Do you have any tips for optimizing table views and collection views? When they're moving around quickly, what could people do to get really good performance there?

Janina Kutyn: Well, one of the things that people can do is use the shouldRasterize property of a layer. This property allows the contents of a layer to be pre-rendered and replaced into an off-screen buffer. So when user is scrolling, instead of redrawing every time the screen moves, the cached layer is used to display the contents of a cell instead.

The cost of this is that there's an off-screen buffer. It has an initial set-up cost. So the initial setup is a little bit slower because this needs to be rendered, but subsequently performance is faster.

“If you don't need to refresh your content once it's there, that's it, then you can just set shouldRasterize to true and that should be a bit of a performance boost.”

But you don't want to be doing this export if you have content within the cell that's changing when you scroll, like maybe you have a timer that's counting down or maybe there's something else in the cell that's making it change like you have a color, I don't know, effect. So you don't want to be doing it then, because then you've paid the price of setting up the buffer, and you're refreshing it every time.

But if you don't need to refresh your content once it's there, that's it, then you can just set shouldRasterize to true and that should be a bit of a performance boost.

Paul Hudson: So for folks who haven't tried it before, shouldRasterize, what it's effectively doing is to render the cell, the item, the view, once, and then store that rendered picture, literally the pixels for that picture, in RAM, stashed away.

So there's a cost to it. There's a CPU cost of doing that rendering and the stashing away. And there's a memory cost to it. You've now taken up more memory for that view being stored, that image being stored away in RAM. But later on, every other time that view is shown, it's not being re-rendered. It's being pulled from RAM directly and just put on the screen. And it looks the same. It interacts exactly the same way, but now it's significantly faster. So you've traded some CPU for some RAM, right?

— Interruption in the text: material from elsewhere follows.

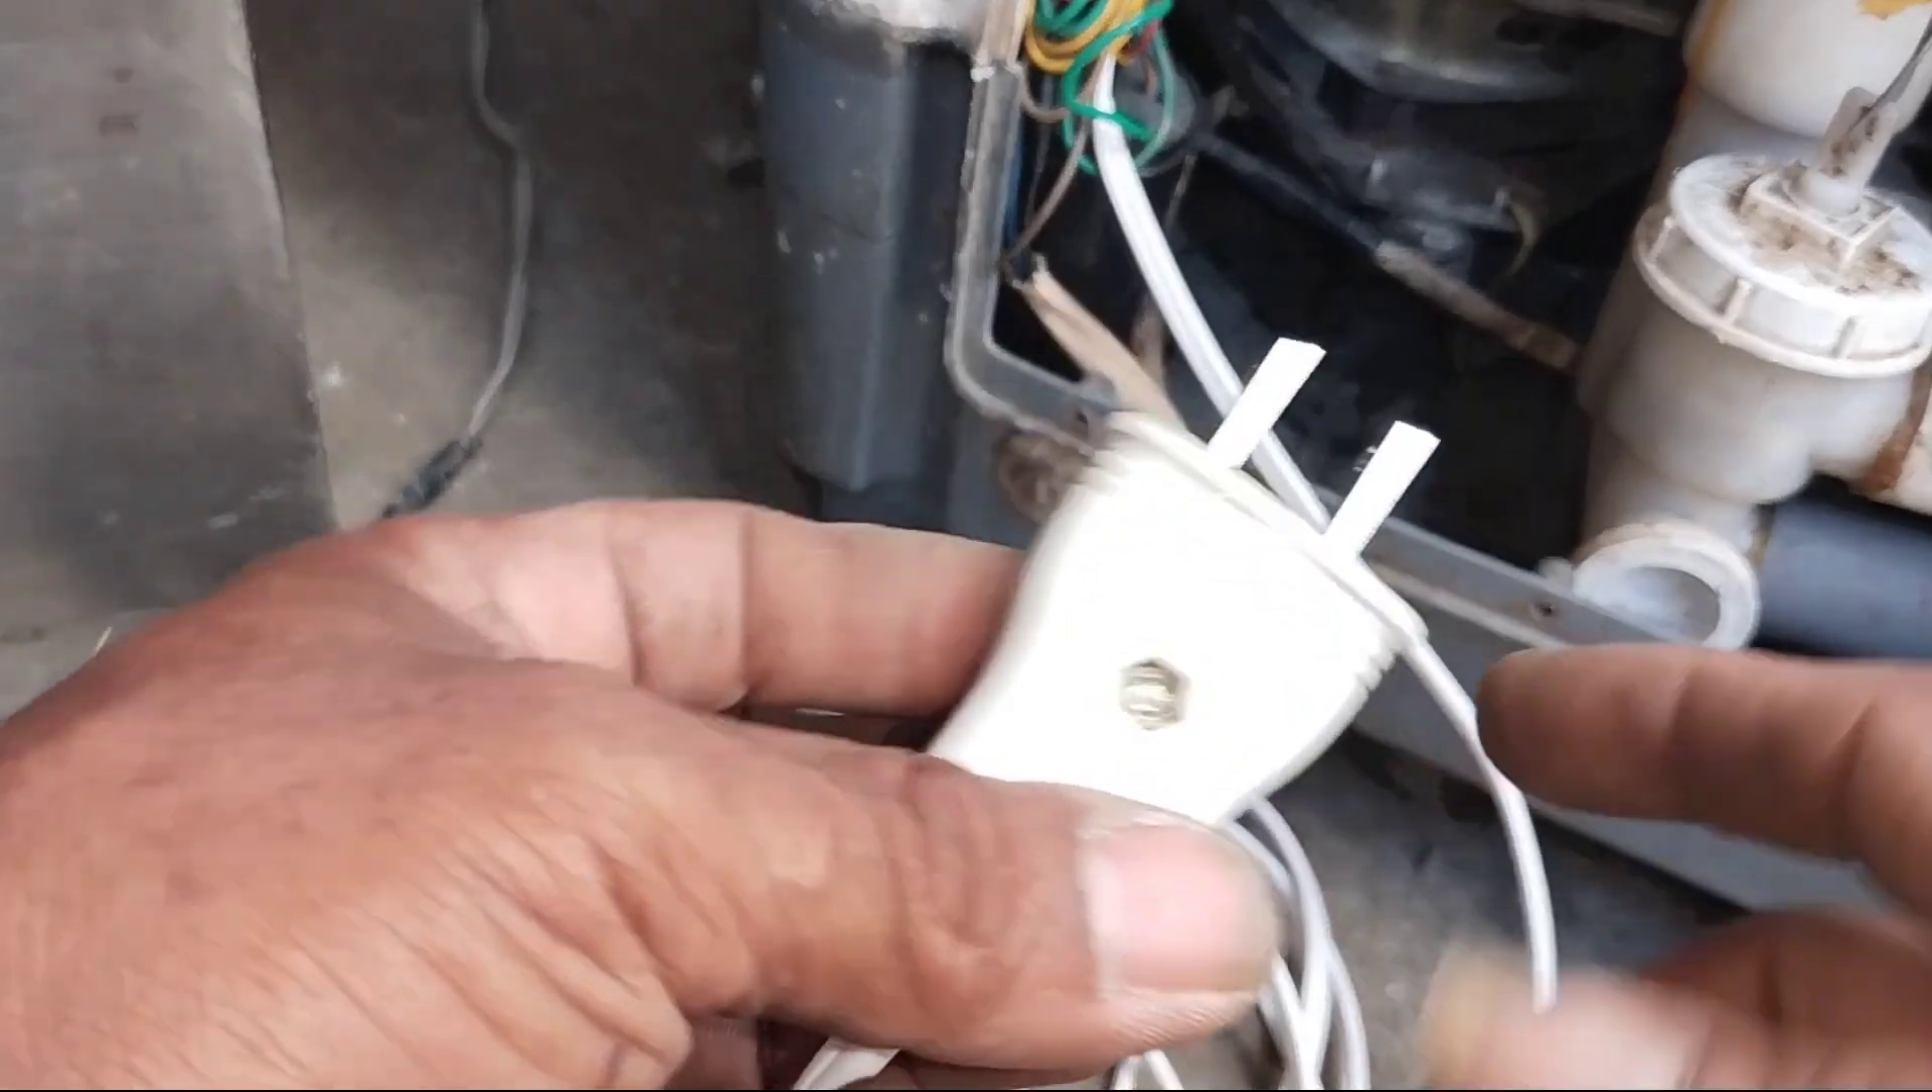Nailagay Ko Na Yung Plug Dito Sa Cord.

“Does your app really need some of the dynamic content that you're displaying? Do you need a video to be playing when you're scrolling a cell, or could you pause it?”

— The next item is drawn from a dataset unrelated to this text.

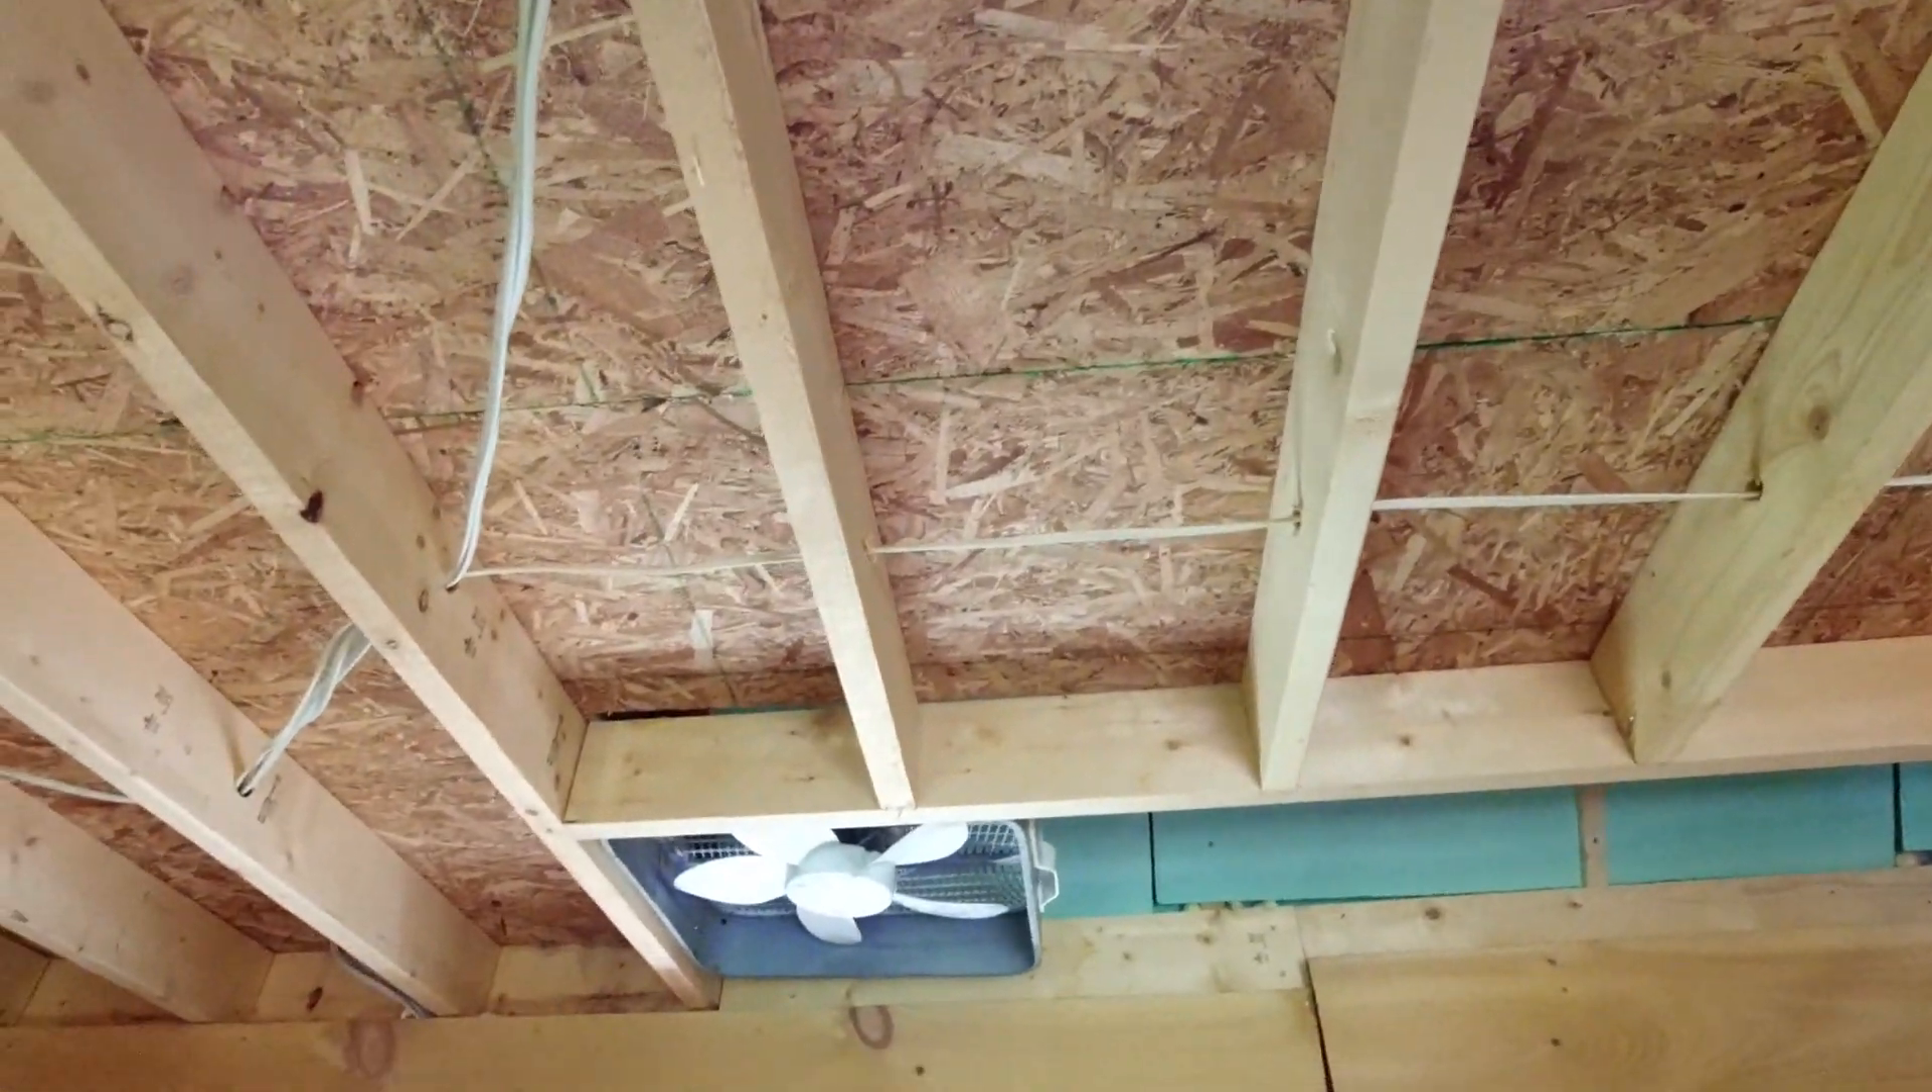You can tell there is a serious lack of ceiling and that is not permanent.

Janina Kutyn: Exactly. But like I said, this only really works if you don't have things changing within the cells. But maybe you do want to have the dynamic content. But I think you also need to step back a little bit out of your developer shoes and put on your UX shoes, or I guess your UX hat, and think about what does your... Does your app really need some of the dynamic content that you're displaying? Do you need a video to be playing when you're scrolling a cell, or could you pause it? Do you need something to be moving and scrolling and animating, or are there ways you can simplify that will ultimately help you with performance? Are there things that may be more distracting or nice-to-haves that really don't add much value? There's some trade-offs you can make, therefore. The coolness of your effects versus performance a little bit.

“Building multi-step animations is really fun for developers, but... Is it that fun for users to watch an animation that takes multiple seconds and isn't really adding any value?”

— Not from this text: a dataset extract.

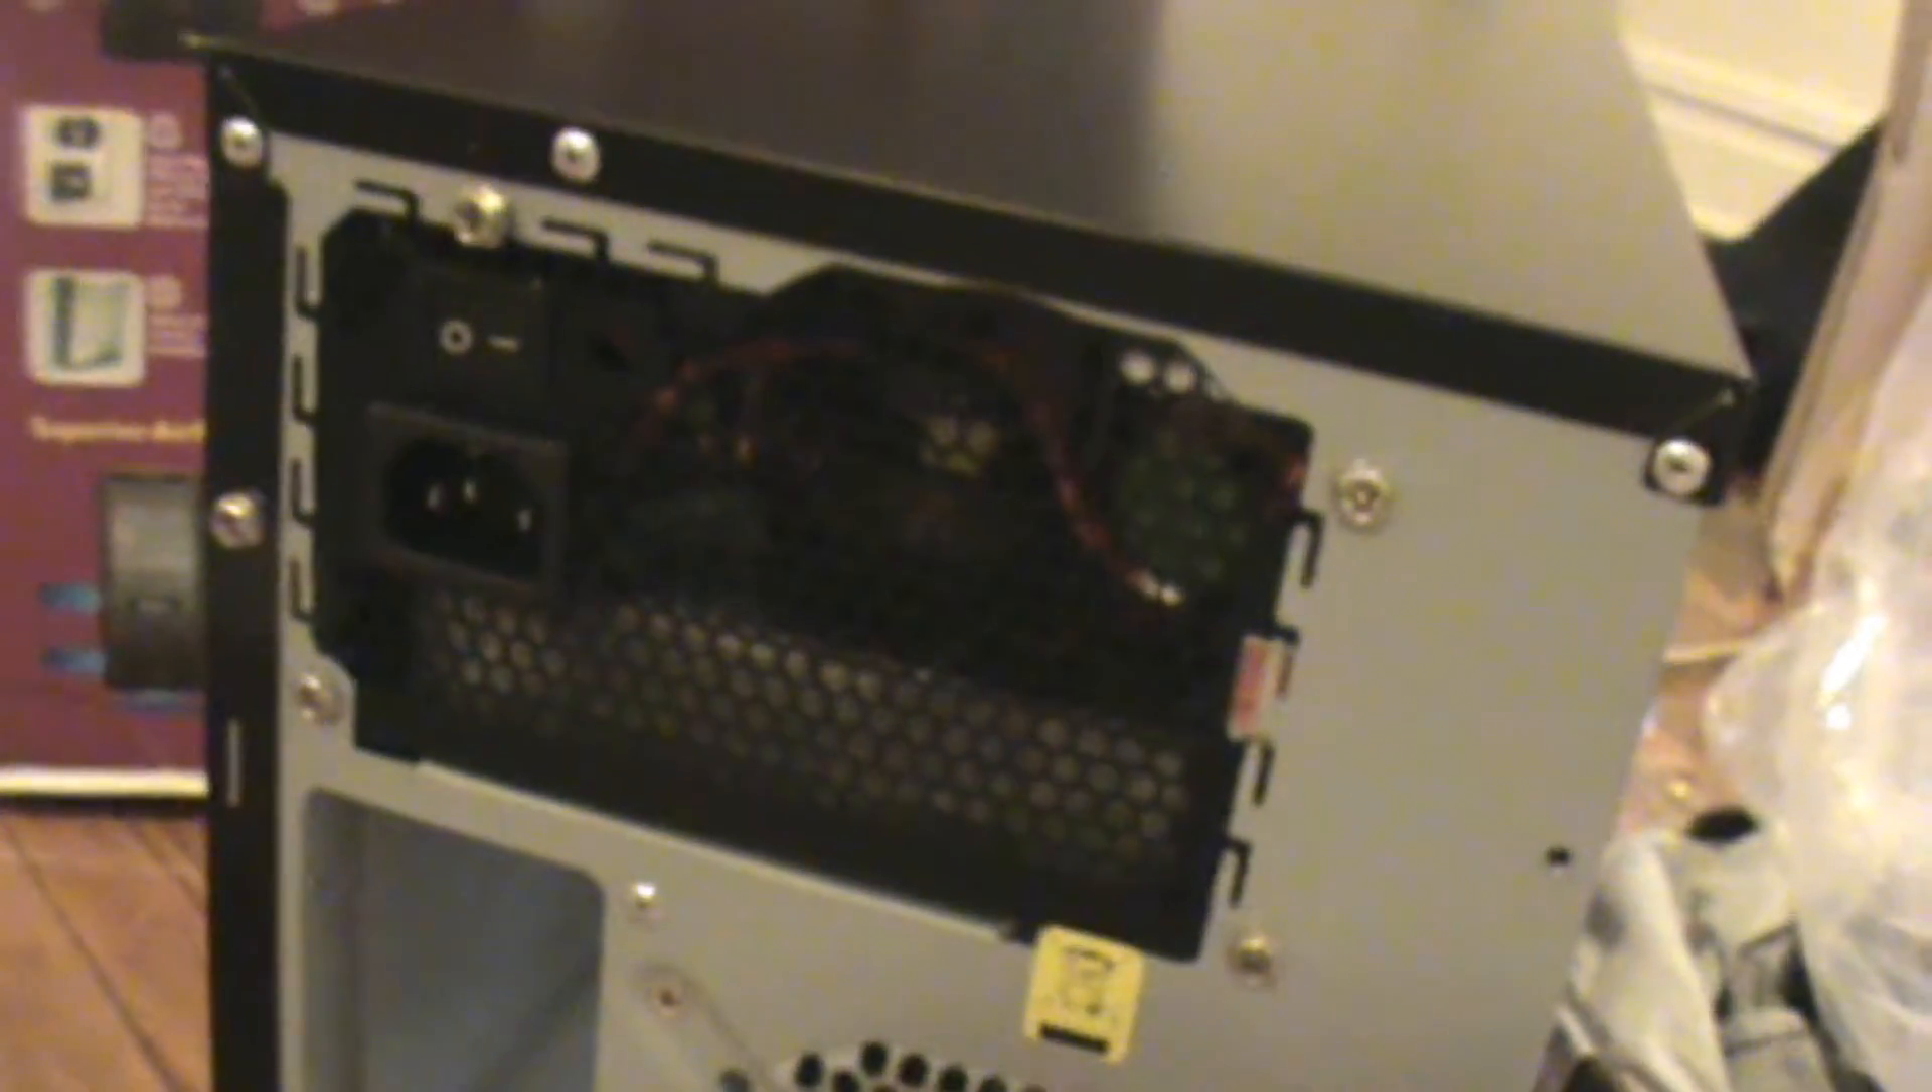New power supply has been installed with precision.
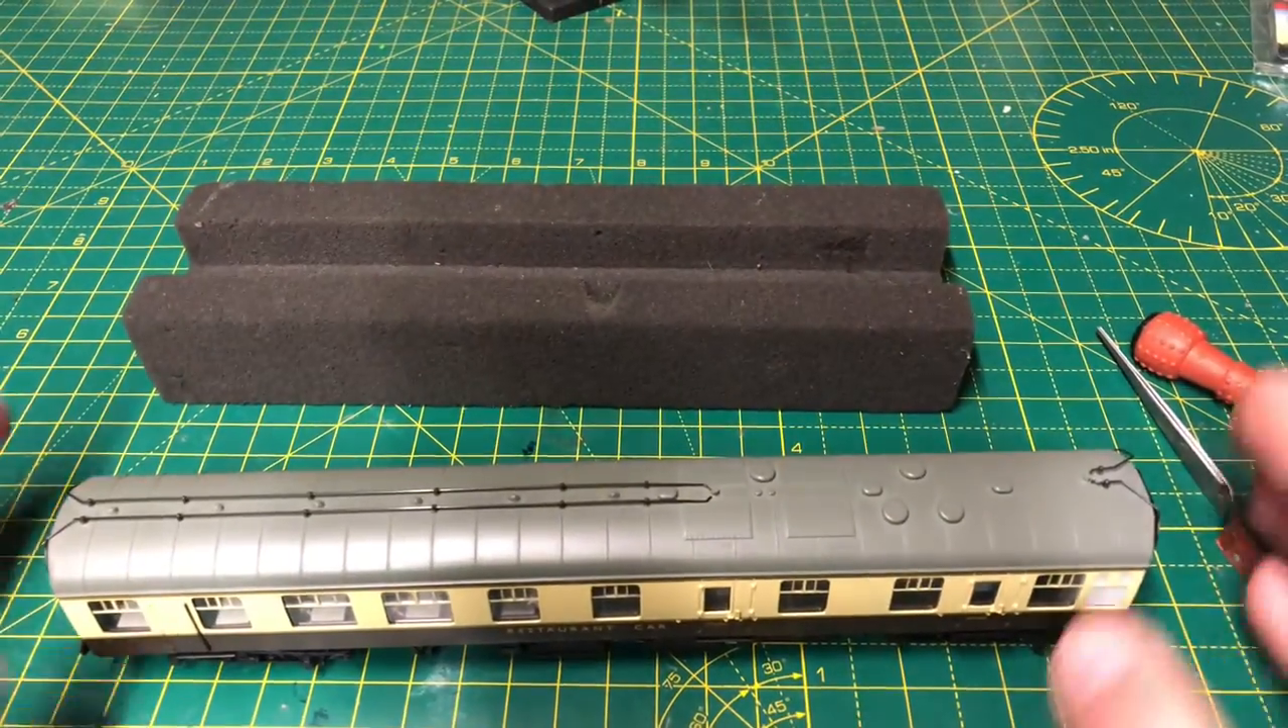But yeah so that is the coach now back together.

Paul Hudson: One thing I want folks to think about when they're listening to this is that performance isn't just how fast your screen appears or how fast scrolling works. Your performance has an actual cost to users. You are draining their battery life faster by doing more work, by doing unnecessary work. And there's that thing in the settings. You can go to battery usage, and it'll tell you... The wall of shame, you want to avoid being in the top three or four of those apps. You want to be fairly light on battery. That involves things like getting your algorithms right, caching your views, not doing too much work where it isn't really required. So, performance, it is more than just about scrolling speed or rendering speed, also about battery and more.

Janina Kutyn: And not only that. I mean, now this is stepping even further away from performance, but building multi-step animations is really fun for developers, but is that fun for users to watch an animation that takes multiple seconds and isn't really adding any value? It was just fun to implement.